Explore the material:
a – Decide whether each statement below agrees with the forum post on estimating the probability of a binary outcome that follows. For each, answer yes or no and quote the deciding words of the post verbatim. (i) Each outcome $A_i$ is either $0$ or $1$. (ii) The collected data sample is small. (iii) Many positive outcomes at certain values of $r$ raise the probability of a positive outcome at nearby values.
b – From the forum post on estimating the probability of a binary outcome below, reproduce word for word the stretch from "Can we somehow" through "close to $r$.".

Document excerpt:
——
4
$\begingroup$

Let's say we have a parameter $r$ and a binary event $A$ repeatedly happens. The event is binary, so the outcome is either $0$ or $1$. We have collected a lot of data of the form $\{\{r_1,A_1\},\{r_2,A_2\},\cdots,\{r_n,A_n\}\}$ where $r_i\in\mathbb{R}$ and $A_i\in\{0,1\}$.

For example: $\{\{-3,0\},\{-2,1\},\{2,1\},\{2,1\},\{1,0\}\}$

Can we somehow estimate the probability of $A$ being $1$ for a certain $r$. From the example data, it seems when $r=2$ that $A=1$ quite certainly. But the data sample is very very large and I'm totally at a loss at how to estimate this probability. When there are a lot of positive outcomes for certain values of $r$ than that increases the probability of a positive outcome for other values close to $r$.

How can all this be accumulated in order to predict (and how confidently) the probability of a positive outcome once we set an arbitrary $r$?
——
Record set:
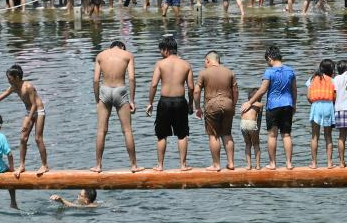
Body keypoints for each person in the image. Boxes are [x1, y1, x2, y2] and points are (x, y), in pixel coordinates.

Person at [0, 63, 49, 177]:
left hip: (38, 111)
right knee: (23, 138)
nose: (8, 81)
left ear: (17, 77)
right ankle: (22, 166)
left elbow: (34, 105)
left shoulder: (28, 86)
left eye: (9, 78)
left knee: (38, 138)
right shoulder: (14, 87)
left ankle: (44, 165)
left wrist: (28, 121)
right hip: (29, 111)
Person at [243, 46, 297, 169]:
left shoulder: (269, 72)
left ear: (270, 58)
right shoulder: (290, 71)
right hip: (287, 104)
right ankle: (289, 163)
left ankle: (272, 163)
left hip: (273, 106)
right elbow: (294, 89)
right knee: (286, 135)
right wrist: (294, 104)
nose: (267, 63)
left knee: (272, 135)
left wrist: (250, 102)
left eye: (267, 60)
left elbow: (262, 90)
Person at [146, 35, 194, 171]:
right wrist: (191, 104)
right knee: (182, 134)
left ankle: (160, 165)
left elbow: (154, 85)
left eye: (161, 50)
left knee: (161, 135)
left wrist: (150, 102)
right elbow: (191, 87)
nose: (160, 53)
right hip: (180, 101)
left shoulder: (160, 64)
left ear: (166, 50)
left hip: (165, 102)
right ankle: (183, 165)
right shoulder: (186, 65)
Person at [92, 40, 142, 173]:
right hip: (120, 90)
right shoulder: (128, 55)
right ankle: (134, 165)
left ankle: (98, 166)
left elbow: (96, 80)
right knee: (127, 131)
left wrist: (97, 100)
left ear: (110, 47)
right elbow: (132, 78)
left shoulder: (100, 55)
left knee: (101, 131)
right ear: (122, 47)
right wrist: (132, 100)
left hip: (105, 90)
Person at [194, 50, 239, 171]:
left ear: (208, 60)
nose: (205, 65)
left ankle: (216, 164)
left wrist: (197, 108)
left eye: (205, 62)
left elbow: (196, 91)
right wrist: (233, 105)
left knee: (213, 135)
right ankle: (231, 163)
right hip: (228, 103)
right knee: (227, 133)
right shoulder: (229, 72)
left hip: (212, 105)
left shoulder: (204, 73)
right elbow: (235, 91)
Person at [306, 59, 337, 169]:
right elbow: (334, 97)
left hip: (316, 106)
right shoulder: (332, 80)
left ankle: (314, 163)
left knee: (315, 136)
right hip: (328, 106)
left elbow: (308, 96)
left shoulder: (312, 79)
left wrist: (314, 103)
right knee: (328, 136)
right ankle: (329, 163)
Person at [239, 87, 263, 170]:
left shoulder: (244, 104)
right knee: (256, 144)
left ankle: (248, 165)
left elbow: (241, 115)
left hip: (243, 124)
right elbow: (259, 119)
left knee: (248, 144)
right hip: (251, 123)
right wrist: (258, 129)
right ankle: (258, 165)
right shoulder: (260, 105)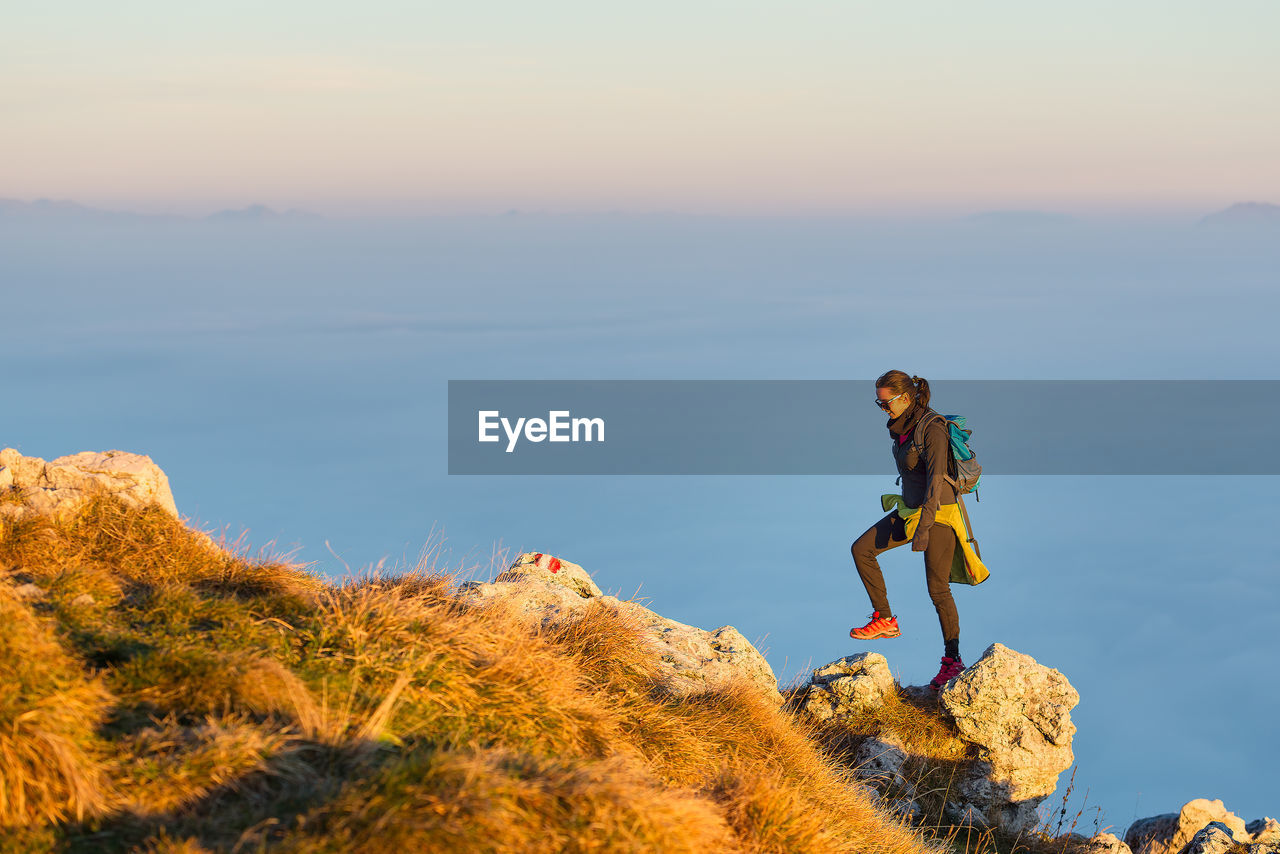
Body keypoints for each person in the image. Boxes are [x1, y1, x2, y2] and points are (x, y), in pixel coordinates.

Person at [849, 371, 964, 691]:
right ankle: (884, 619)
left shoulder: (933, 428)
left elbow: (936, 479)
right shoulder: (902, 429)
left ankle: (952, 662)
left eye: (886, 403)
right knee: (862, 549)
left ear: (905, 397)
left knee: (938, 588)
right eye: (879, 403)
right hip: (911, 510)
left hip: (939, 513)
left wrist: (925, 526)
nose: (883, 409)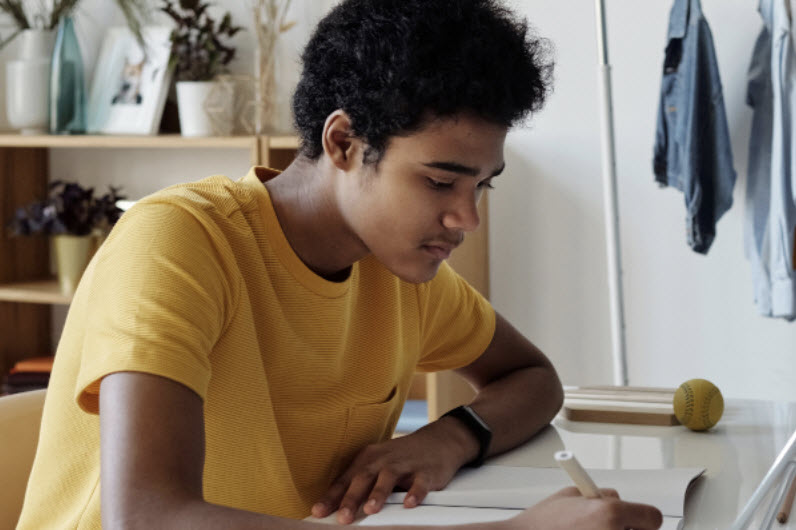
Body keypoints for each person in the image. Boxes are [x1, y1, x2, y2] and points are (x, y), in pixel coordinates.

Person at [16, 0, 663, 528]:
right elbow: (150, 517)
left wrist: (449, 438)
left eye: (483, 185)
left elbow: (532, 377)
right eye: (441, 182)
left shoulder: (400, 272)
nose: (467, 219)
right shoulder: (181, 242)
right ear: (344, 143)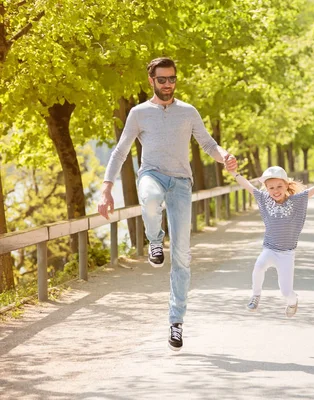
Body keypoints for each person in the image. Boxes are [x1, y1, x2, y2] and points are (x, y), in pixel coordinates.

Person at [97, 57, 238, 352]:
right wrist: (106, 188)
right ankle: (154, 240)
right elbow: (121, 151)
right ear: (151, 81)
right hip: (152, 174)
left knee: (183, 256)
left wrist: (225, 156)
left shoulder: (188, 112)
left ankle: (176, 321)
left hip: (182, 184)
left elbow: (209, 144)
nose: (167, 84)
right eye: (161, 80)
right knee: (148, 200)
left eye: (171, 79)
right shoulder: (139, 113)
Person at [227, 164, 314, 317]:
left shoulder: (296, 200)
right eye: (271, 187)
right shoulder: (264, 199)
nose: (275, 191)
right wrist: (234, 173)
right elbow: (247, 185)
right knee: (259, 266)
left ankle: (292, 301)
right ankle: (255, 295)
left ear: (287, 185)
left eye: (279, 186)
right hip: (269, 249)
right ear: (266, 189)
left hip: (287, 254)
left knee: (286, 291)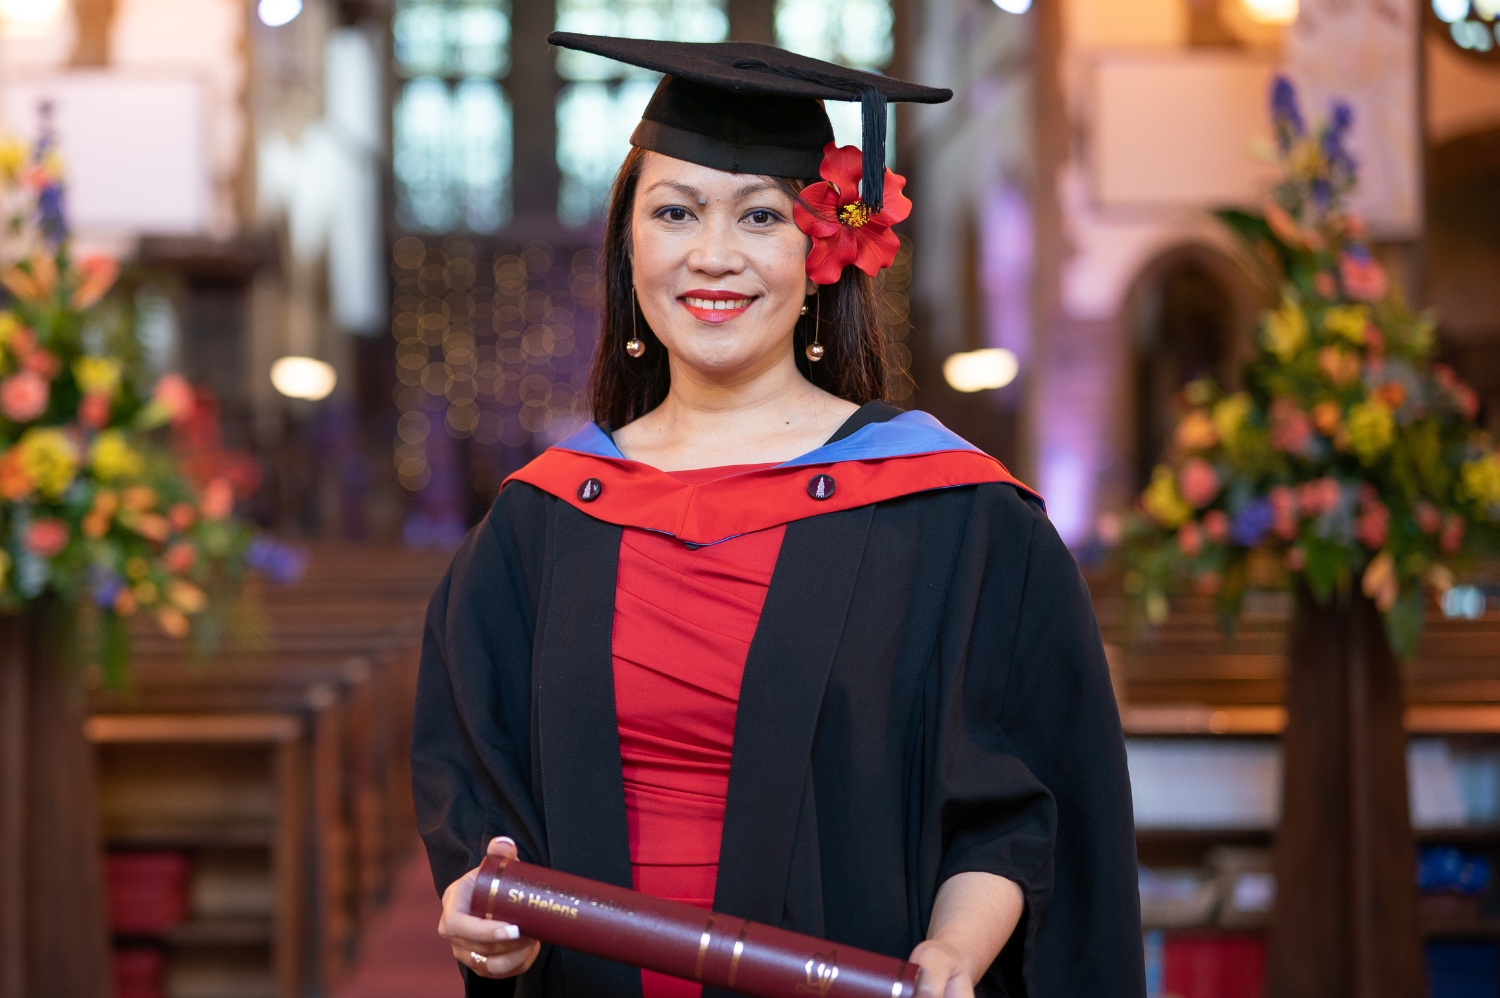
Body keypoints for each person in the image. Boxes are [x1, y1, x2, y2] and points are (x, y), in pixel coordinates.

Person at [413, 33, 1143, 998]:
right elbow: (479, 809)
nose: (712, 255)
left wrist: (957, 954)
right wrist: (480, 907)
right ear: (629, 242)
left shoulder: (955, 518)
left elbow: (1023, 808)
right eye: (675, 211)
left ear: (823, 251)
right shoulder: (536, 529)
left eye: (760, 215)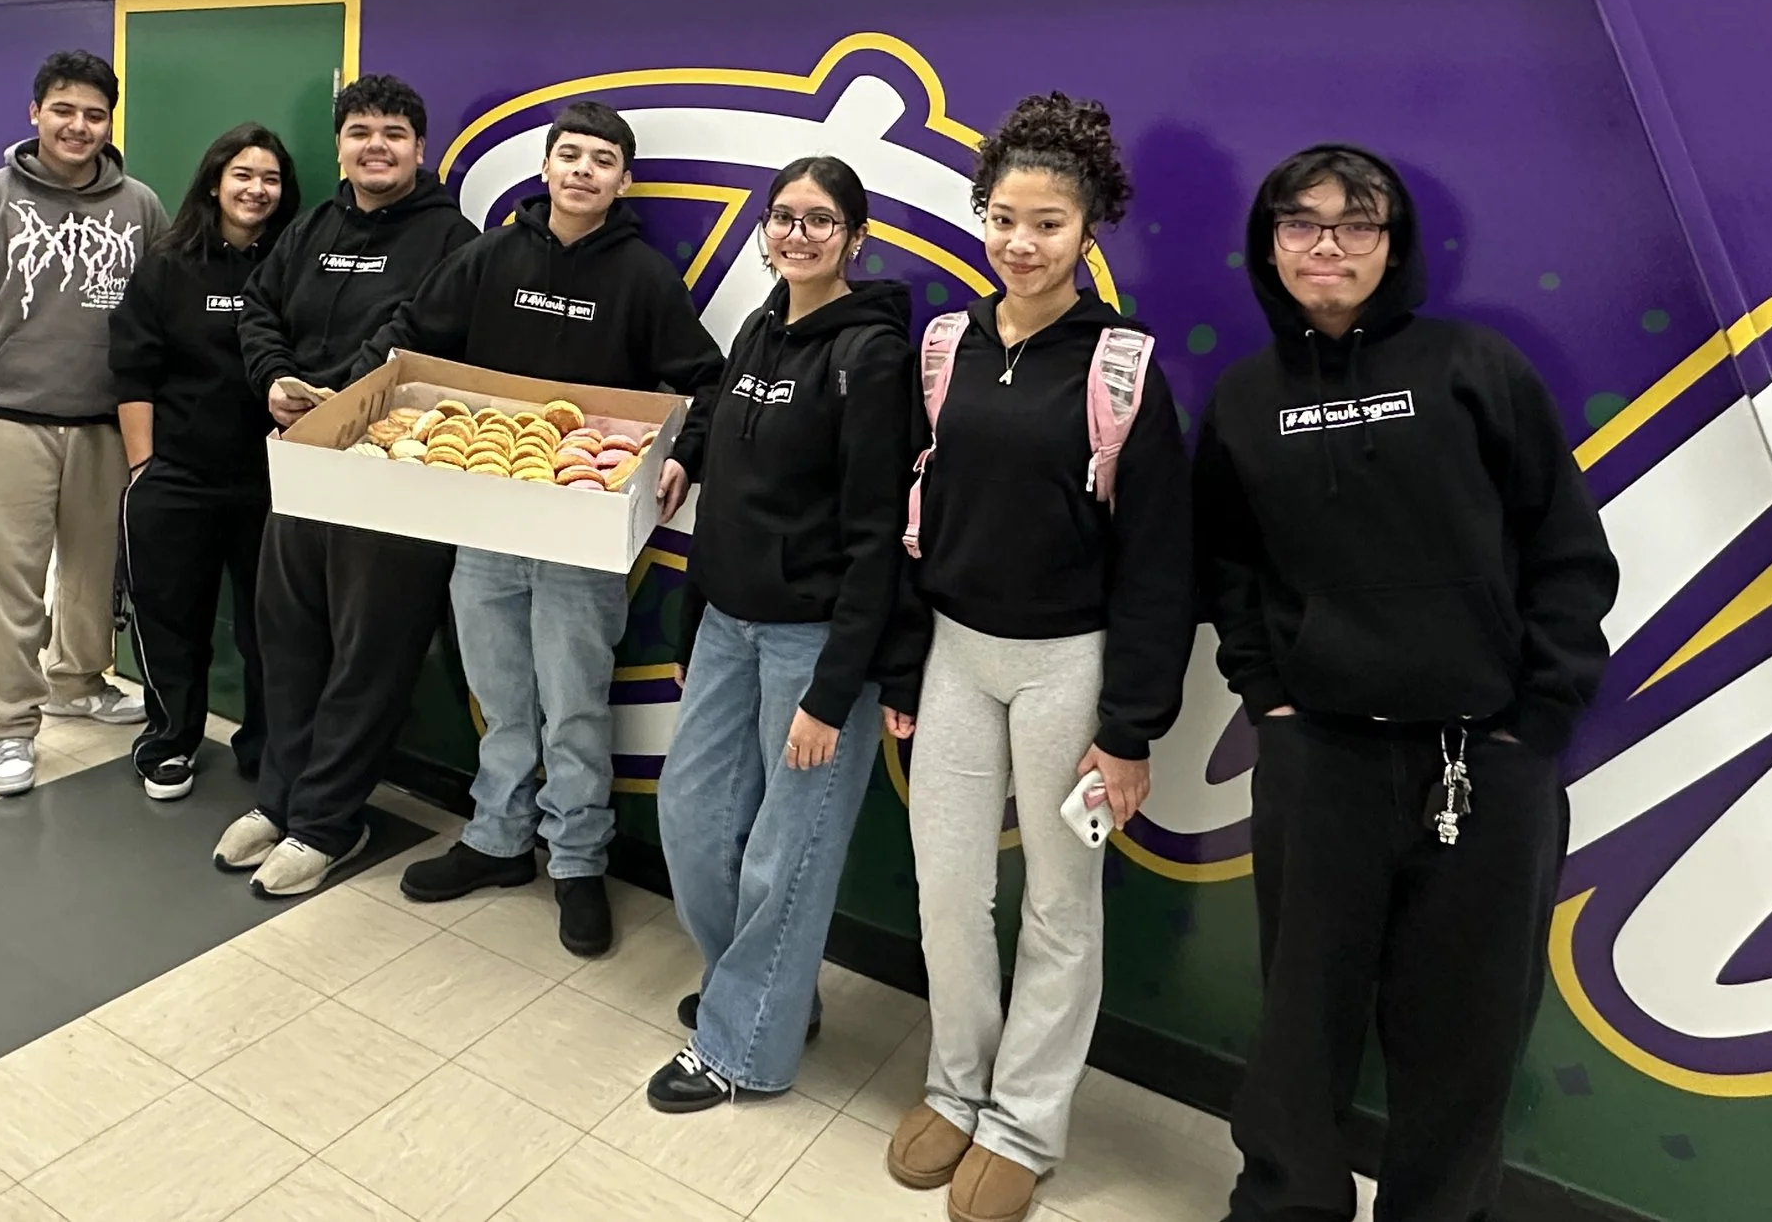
——
List of solutions:
a –
(i) Yes: "The event is binary, so the outcome is either $0$ or $1$."
(ii) No: "But the data sample is very very large"
(iii) Yes: "that increases the probability of a positive outcome for other values close to $r$"

b –
Can we somehow estimate the probability of $A$ being $1$ for a certain $r$. From the example data, it seems when $r=2$ that $A=1$ quite certainly. But the data sample is very very large and I'm totally at a loss at how to estimate this probability. When there are a lot of positive outcomes for certain values of $r$ than that increases the probability of a positive outcome for other values close to $r$.